_WORK INSTRUCTIONS_: Using the material that follows, work out how many lines include the word "nebo". Your answer should be that number only.

*** AVAILABLE DATA ***

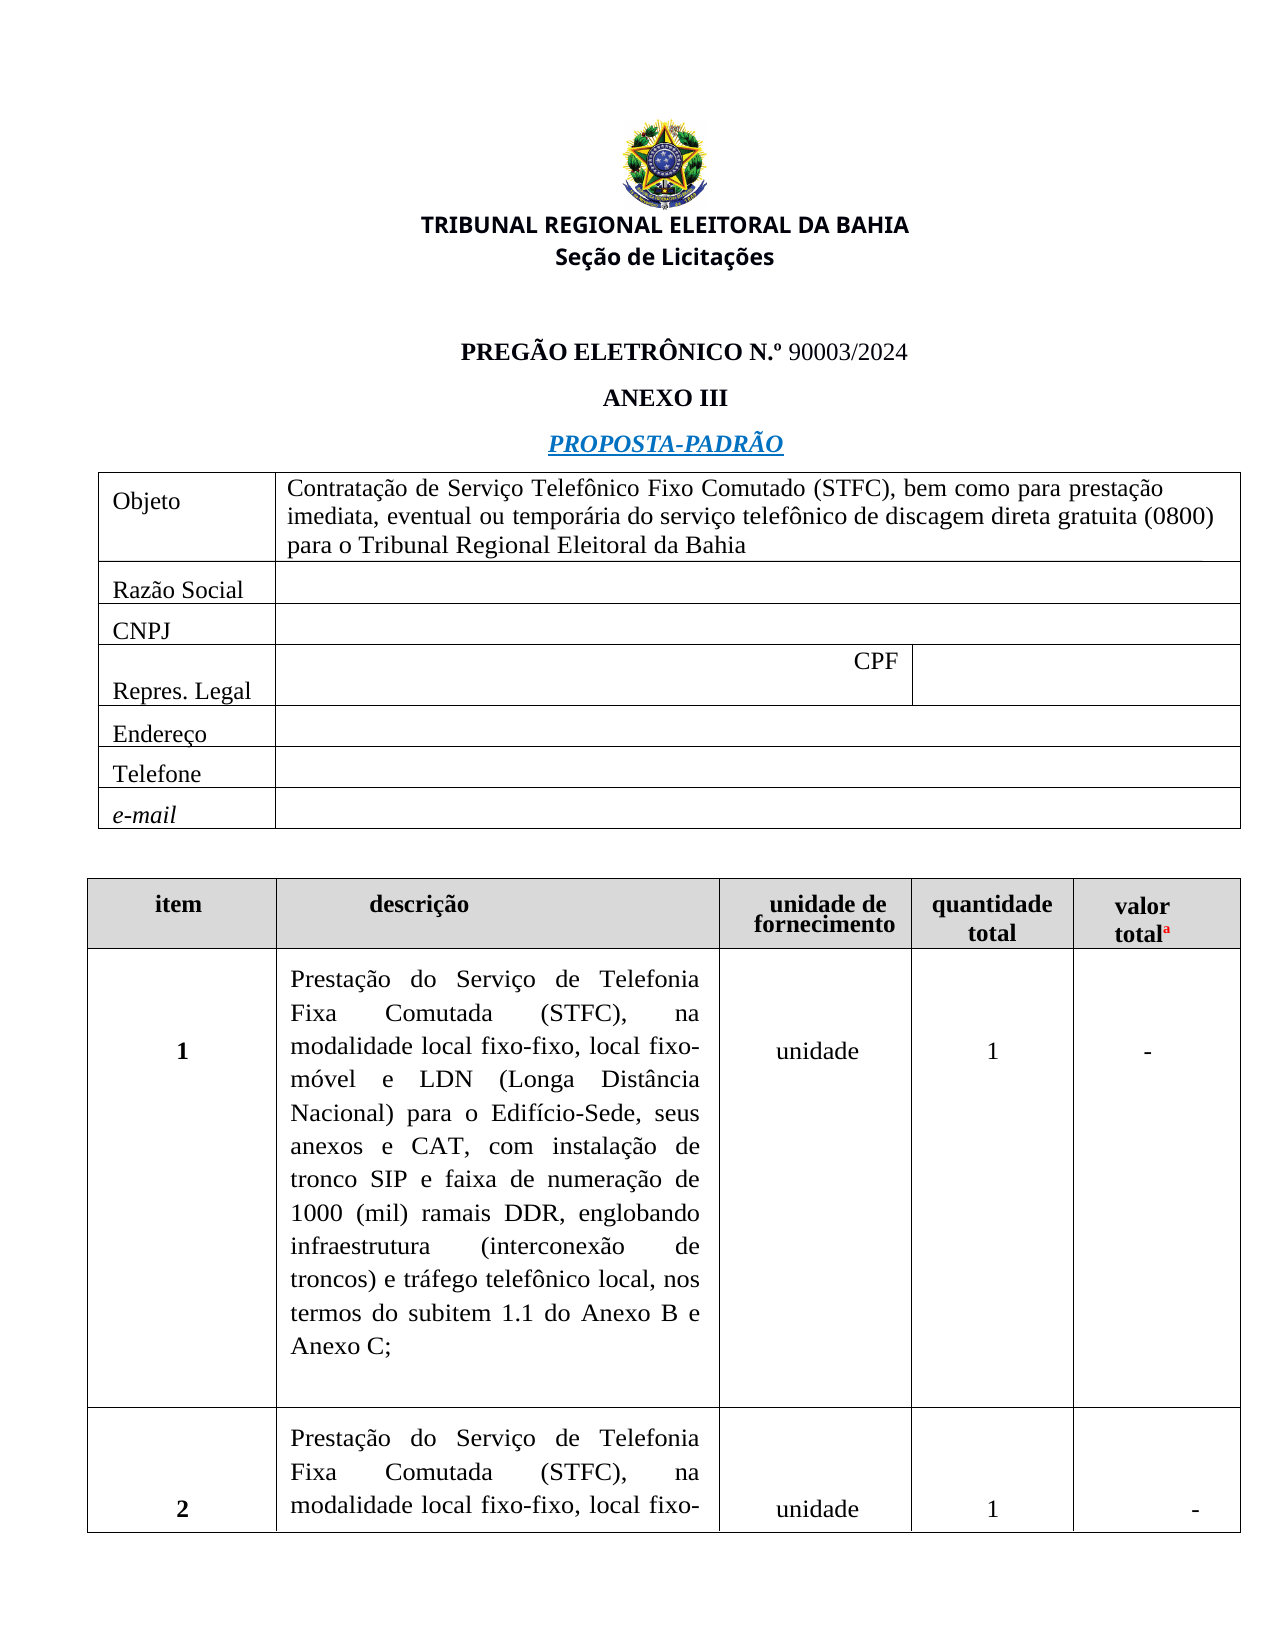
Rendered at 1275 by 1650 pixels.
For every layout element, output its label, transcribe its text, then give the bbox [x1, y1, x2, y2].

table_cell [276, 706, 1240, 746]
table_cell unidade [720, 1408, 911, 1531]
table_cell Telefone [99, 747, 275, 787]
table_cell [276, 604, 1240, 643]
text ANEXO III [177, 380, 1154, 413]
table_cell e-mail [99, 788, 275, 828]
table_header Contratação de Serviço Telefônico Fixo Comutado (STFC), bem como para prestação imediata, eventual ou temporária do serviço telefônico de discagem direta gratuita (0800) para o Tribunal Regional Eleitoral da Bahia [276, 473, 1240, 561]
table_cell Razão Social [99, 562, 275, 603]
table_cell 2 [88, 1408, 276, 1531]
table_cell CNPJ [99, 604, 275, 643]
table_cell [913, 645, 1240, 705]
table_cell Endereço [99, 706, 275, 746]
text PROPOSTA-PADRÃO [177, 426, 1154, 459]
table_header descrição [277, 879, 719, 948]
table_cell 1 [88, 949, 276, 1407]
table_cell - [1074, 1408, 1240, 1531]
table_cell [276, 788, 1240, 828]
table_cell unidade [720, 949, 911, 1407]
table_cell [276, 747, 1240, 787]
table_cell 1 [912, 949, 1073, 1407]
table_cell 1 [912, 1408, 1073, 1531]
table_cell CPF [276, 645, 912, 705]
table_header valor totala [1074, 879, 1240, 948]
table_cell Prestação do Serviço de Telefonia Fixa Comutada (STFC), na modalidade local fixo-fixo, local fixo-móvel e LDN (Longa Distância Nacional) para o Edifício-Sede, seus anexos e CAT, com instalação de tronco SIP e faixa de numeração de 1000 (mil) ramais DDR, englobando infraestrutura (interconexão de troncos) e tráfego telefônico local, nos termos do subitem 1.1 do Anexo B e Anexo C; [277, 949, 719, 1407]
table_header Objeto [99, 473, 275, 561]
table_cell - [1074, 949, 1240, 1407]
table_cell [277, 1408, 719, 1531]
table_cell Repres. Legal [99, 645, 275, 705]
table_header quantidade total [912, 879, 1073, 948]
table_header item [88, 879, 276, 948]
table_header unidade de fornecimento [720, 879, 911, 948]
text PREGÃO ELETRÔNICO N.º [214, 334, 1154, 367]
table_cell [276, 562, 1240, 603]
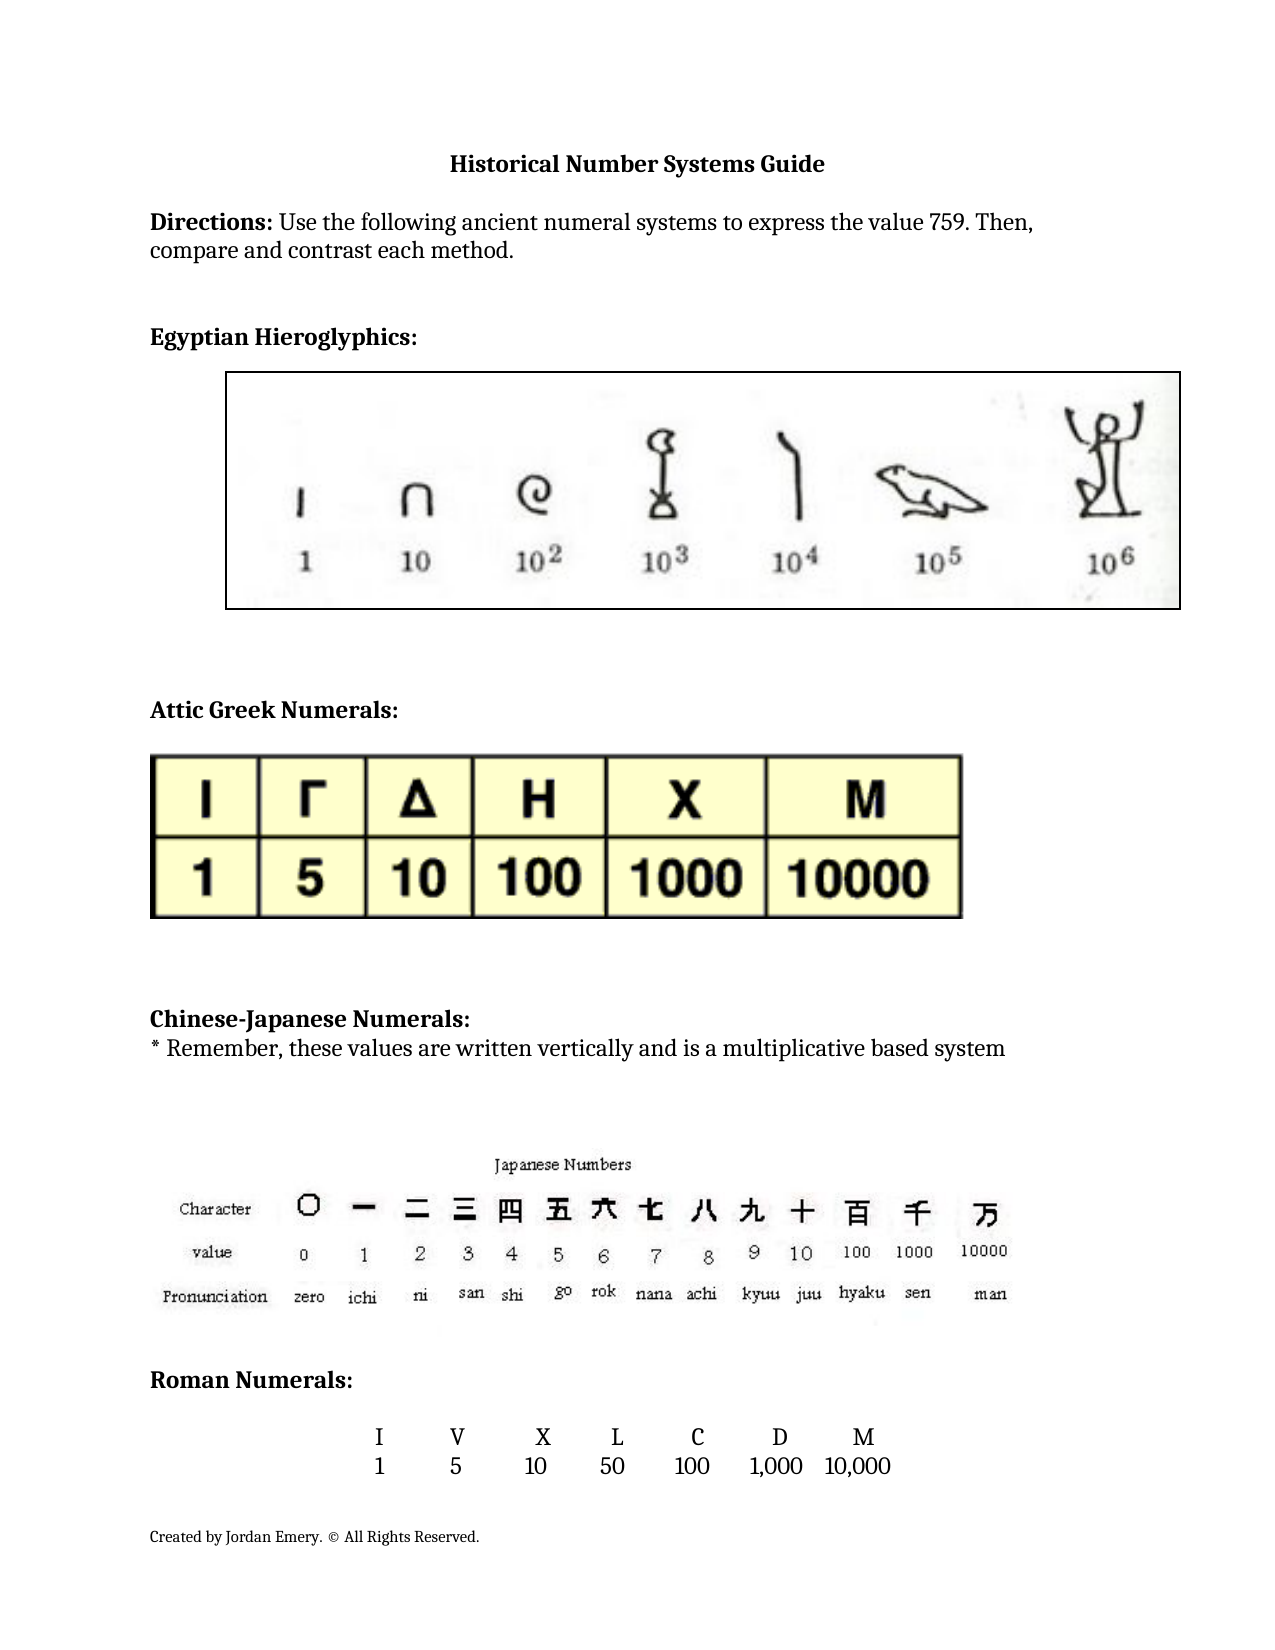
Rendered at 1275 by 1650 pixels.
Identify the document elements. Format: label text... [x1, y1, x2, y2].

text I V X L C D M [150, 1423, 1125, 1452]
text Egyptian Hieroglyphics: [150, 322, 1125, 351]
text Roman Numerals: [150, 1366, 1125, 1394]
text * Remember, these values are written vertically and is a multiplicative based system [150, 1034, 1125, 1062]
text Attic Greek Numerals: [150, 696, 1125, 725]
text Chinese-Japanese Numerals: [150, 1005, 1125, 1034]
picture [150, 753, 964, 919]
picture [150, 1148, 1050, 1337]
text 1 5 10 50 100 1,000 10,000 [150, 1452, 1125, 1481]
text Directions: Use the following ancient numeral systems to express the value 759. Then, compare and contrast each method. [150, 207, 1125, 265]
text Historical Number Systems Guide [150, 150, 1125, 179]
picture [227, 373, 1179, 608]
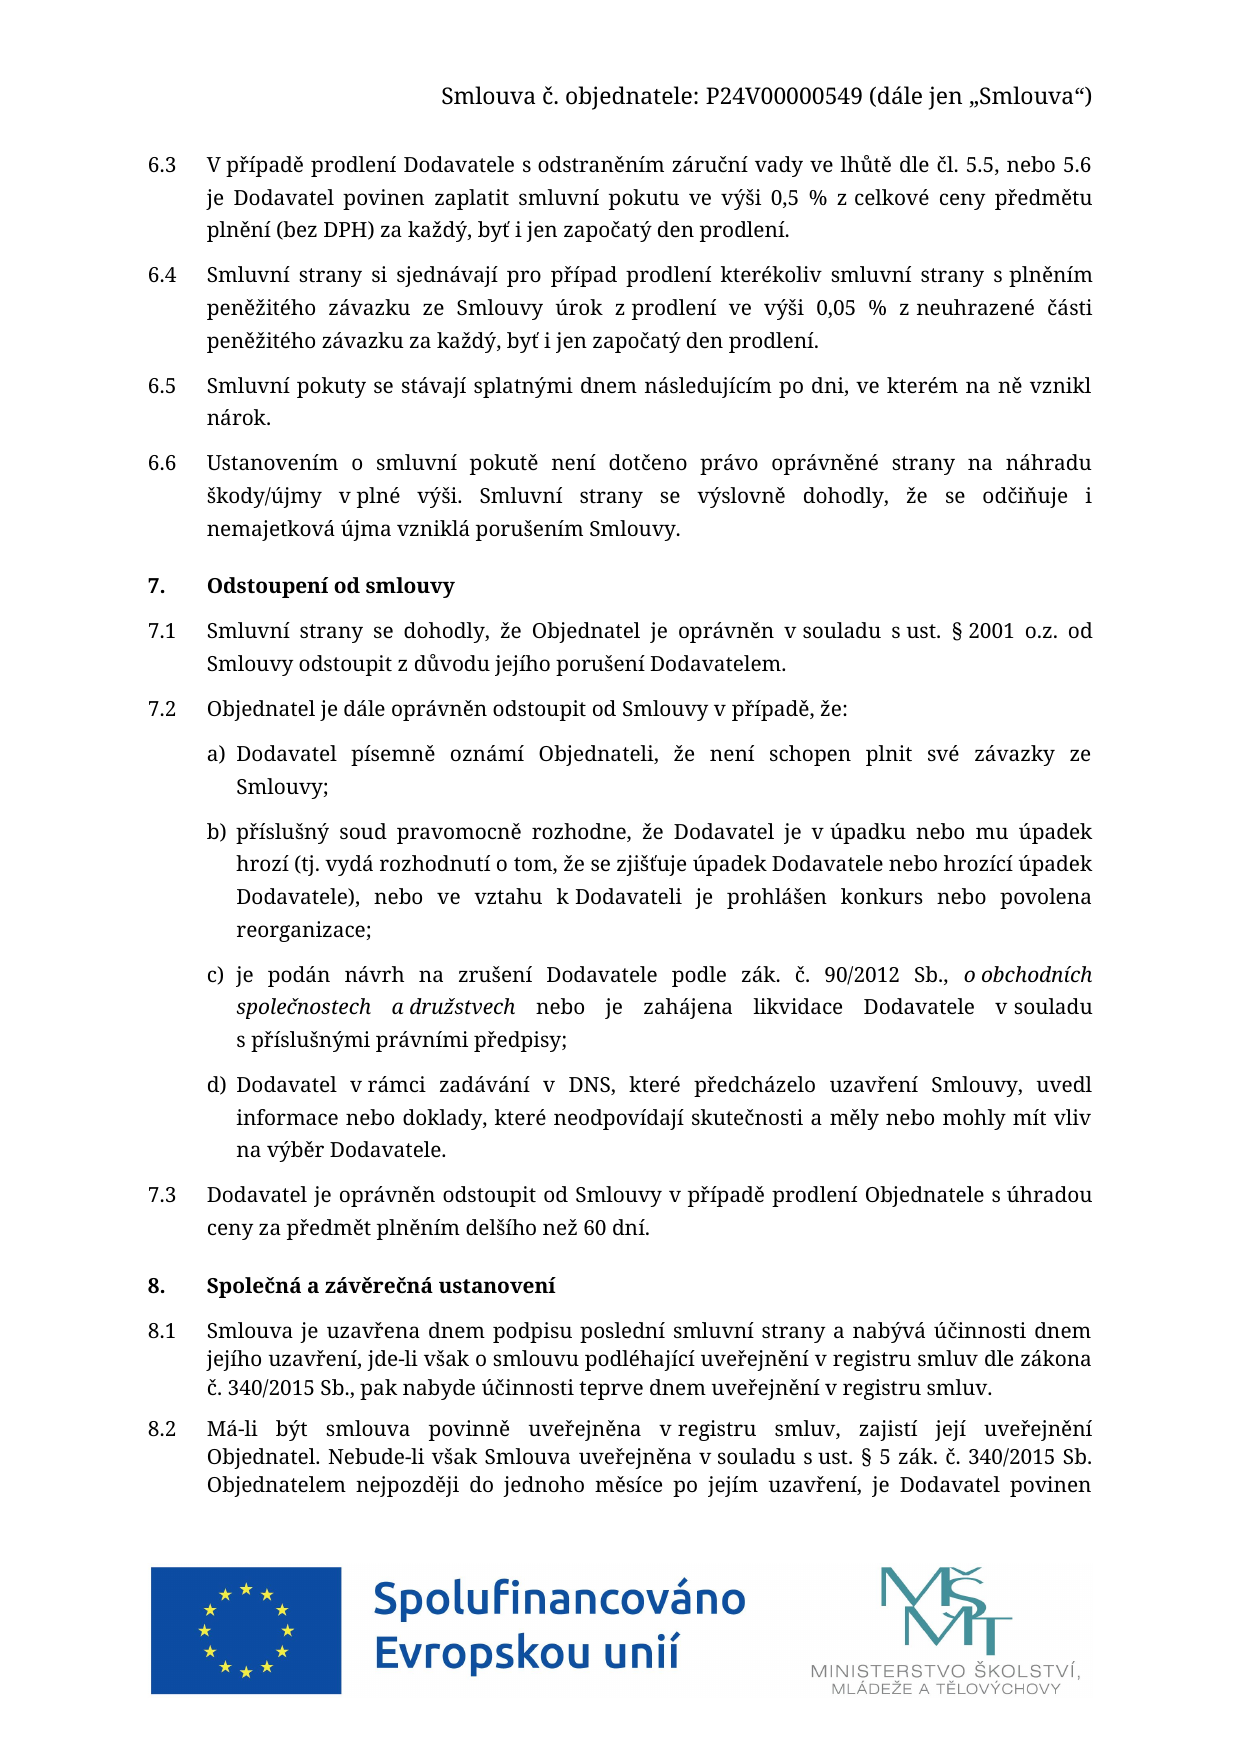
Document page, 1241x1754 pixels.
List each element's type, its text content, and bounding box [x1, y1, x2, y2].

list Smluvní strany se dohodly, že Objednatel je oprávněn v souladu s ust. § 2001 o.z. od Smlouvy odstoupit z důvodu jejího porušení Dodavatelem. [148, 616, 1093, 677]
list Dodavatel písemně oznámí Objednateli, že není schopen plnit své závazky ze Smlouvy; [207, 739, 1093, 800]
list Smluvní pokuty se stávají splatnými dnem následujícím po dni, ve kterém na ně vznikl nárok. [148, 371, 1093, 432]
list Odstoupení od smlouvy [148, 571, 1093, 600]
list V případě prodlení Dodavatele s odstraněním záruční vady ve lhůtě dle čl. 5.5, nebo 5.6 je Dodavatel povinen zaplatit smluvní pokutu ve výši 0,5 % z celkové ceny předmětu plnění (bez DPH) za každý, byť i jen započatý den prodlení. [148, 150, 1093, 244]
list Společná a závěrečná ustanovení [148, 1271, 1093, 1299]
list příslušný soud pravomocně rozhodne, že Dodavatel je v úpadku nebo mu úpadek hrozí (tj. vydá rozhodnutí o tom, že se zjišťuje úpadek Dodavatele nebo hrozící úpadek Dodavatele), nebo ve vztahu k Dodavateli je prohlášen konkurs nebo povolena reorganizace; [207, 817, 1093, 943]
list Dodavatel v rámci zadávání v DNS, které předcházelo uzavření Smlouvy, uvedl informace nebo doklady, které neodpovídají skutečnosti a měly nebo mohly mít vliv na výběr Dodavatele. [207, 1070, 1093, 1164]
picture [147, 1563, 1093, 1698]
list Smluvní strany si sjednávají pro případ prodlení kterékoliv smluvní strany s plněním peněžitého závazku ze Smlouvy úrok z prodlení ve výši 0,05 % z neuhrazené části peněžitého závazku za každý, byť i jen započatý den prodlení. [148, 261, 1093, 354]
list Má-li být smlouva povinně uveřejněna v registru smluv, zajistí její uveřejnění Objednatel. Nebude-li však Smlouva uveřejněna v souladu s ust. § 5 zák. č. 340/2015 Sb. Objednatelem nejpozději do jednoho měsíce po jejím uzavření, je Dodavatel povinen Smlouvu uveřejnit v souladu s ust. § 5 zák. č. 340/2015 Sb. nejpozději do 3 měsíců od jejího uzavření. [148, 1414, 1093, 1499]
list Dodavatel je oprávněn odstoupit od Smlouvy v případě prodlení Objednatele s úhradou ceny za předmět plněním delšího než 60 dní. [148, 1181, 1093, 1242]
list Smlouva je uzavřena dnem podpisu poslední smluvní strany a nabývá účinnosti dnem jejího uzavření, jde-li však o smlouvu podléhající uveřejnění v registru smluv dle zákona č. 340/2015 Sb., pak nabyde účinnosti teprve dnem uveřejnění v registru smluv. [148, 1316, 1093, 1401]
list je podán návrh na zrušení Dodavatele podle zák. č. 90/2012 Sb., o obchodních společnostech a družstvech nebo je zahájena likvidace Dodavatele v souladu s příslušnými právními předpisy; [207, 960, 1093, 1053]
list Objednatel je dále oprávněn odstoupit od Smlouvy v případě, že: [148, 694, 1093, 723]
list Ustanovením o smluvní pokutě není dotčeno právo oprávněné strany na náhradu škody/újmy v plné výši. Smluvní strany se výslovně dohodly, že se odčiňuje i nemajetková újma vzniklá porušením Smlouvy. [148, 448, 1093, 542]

*** End of AVAILABLE DATA ***

_PROBLEM SOLUTION_: 4